Valentine’s Day is actually a tradition that started in the fourth century B.C. with the ancient Romans. Every year, the names of the local teenage girls were placed into a box and drawn at random by the adolescent boys, as a male rite of passage. Each young boy was assigned a female companion for the duration of the year, until the lottery the next year. After eight hundred years, the early church fathers sought to put an end to their practice. They found their answer in a Roman bishop named Valentine.

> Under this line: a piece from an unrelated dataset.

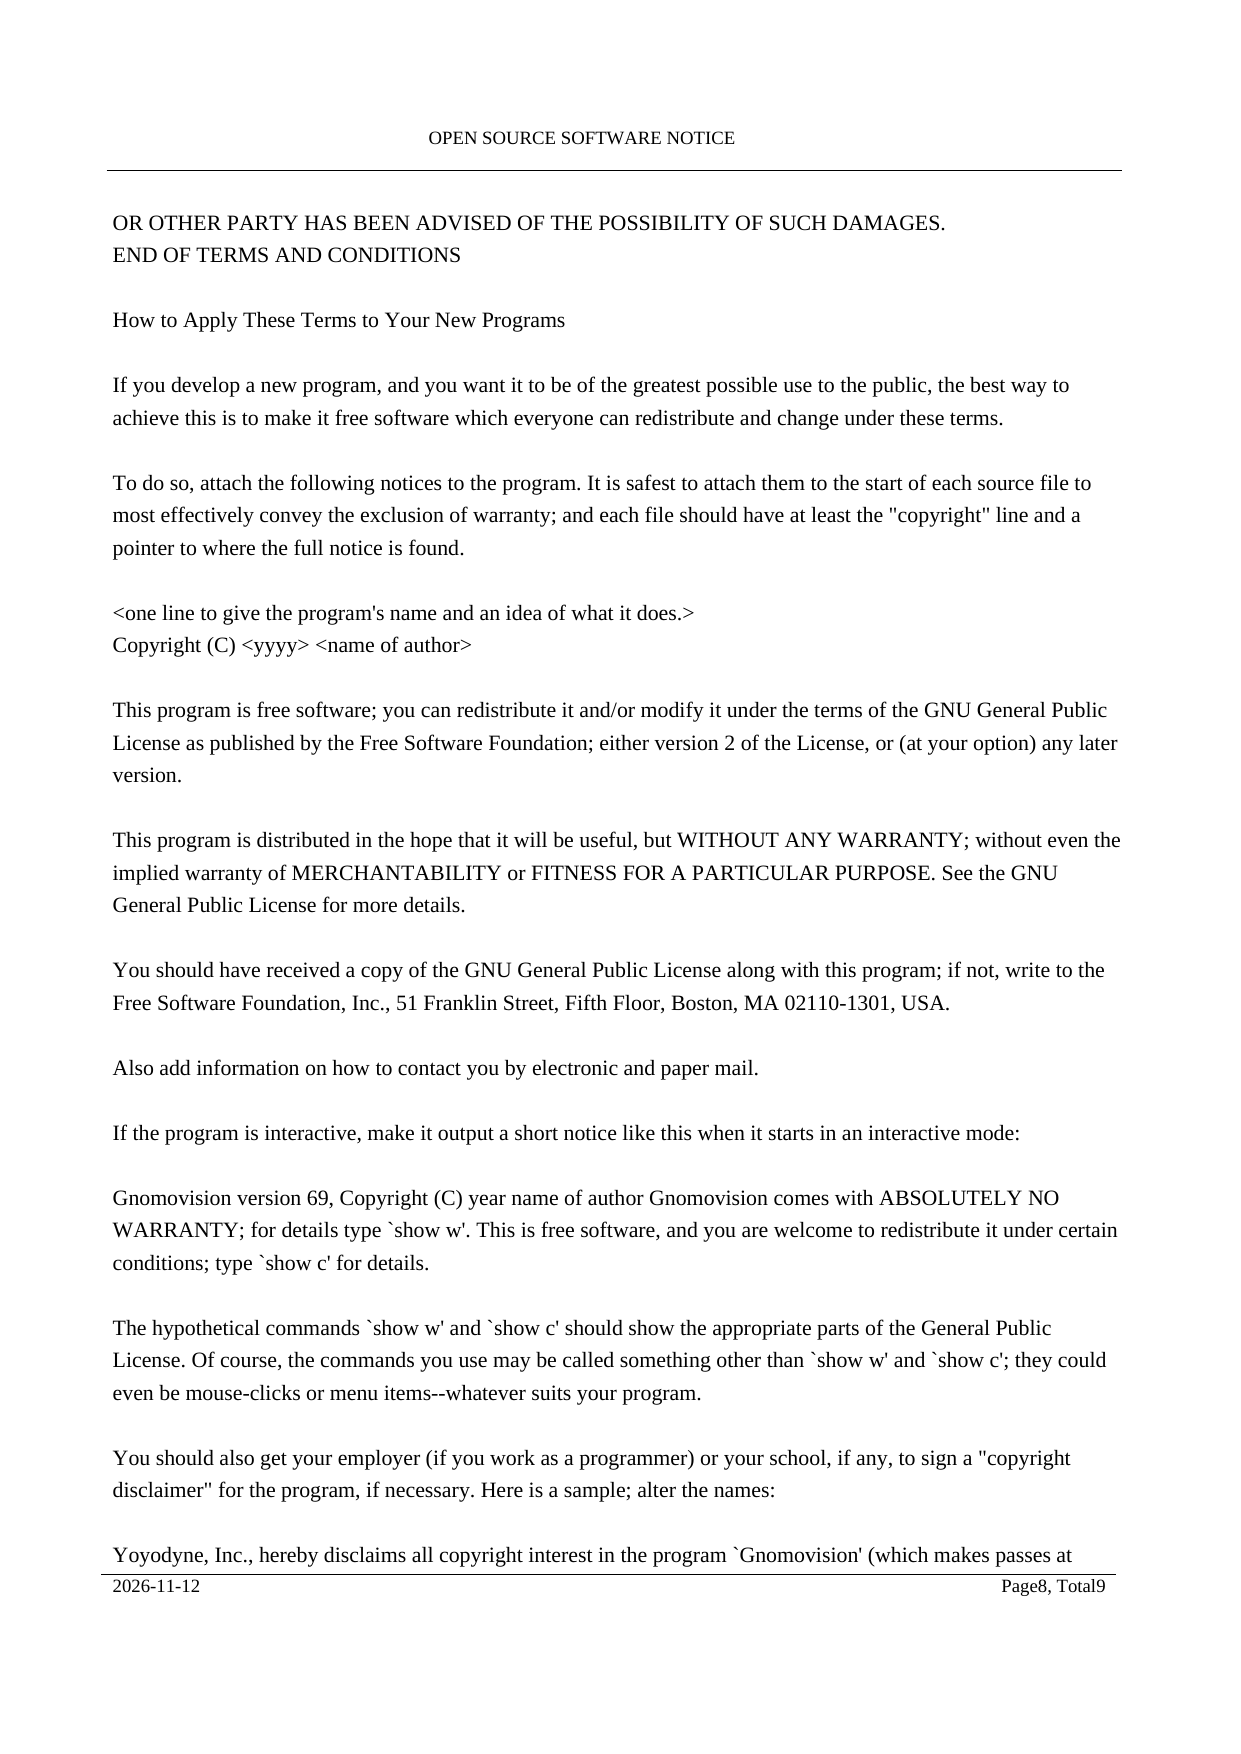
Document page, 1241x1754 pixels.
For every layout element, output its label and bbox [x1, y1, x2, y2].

At the time, the Roman Emperor Claudius II had issued a cruel law forbidding marriage because he believed a married soldier would not leave his family to fight in battle. But Valentine, seeing the sorrow of young lovers, secretly performed marriage ceremonies for them. Once Emperor Claudius II learned of this “friend of lovers” he had Valentine arrested and jailed. While awaiting his fate in prison, Valentine befriended his jailer, Asterius, who begged Valentine to heal his blind daughter. Through his faith, Valentine restored her sight. But this didn’t help his case. Just before his execution on February 14th, he signed a farewell note to the daughter, From Your Valentine. Valentine thereafter became the Patron Saint of an annual festival held every February 14th in which young Roman men would offer notes of affection to women they admired. Hence, the Valentine’s Day card was born.
Saint Valentine’s reputation for being both a heroic martyr and a romantic made him very popular throughout the Middle Ages in England and France. The annual tradition in his honor spread with Christianity and is now celebrated worldwide.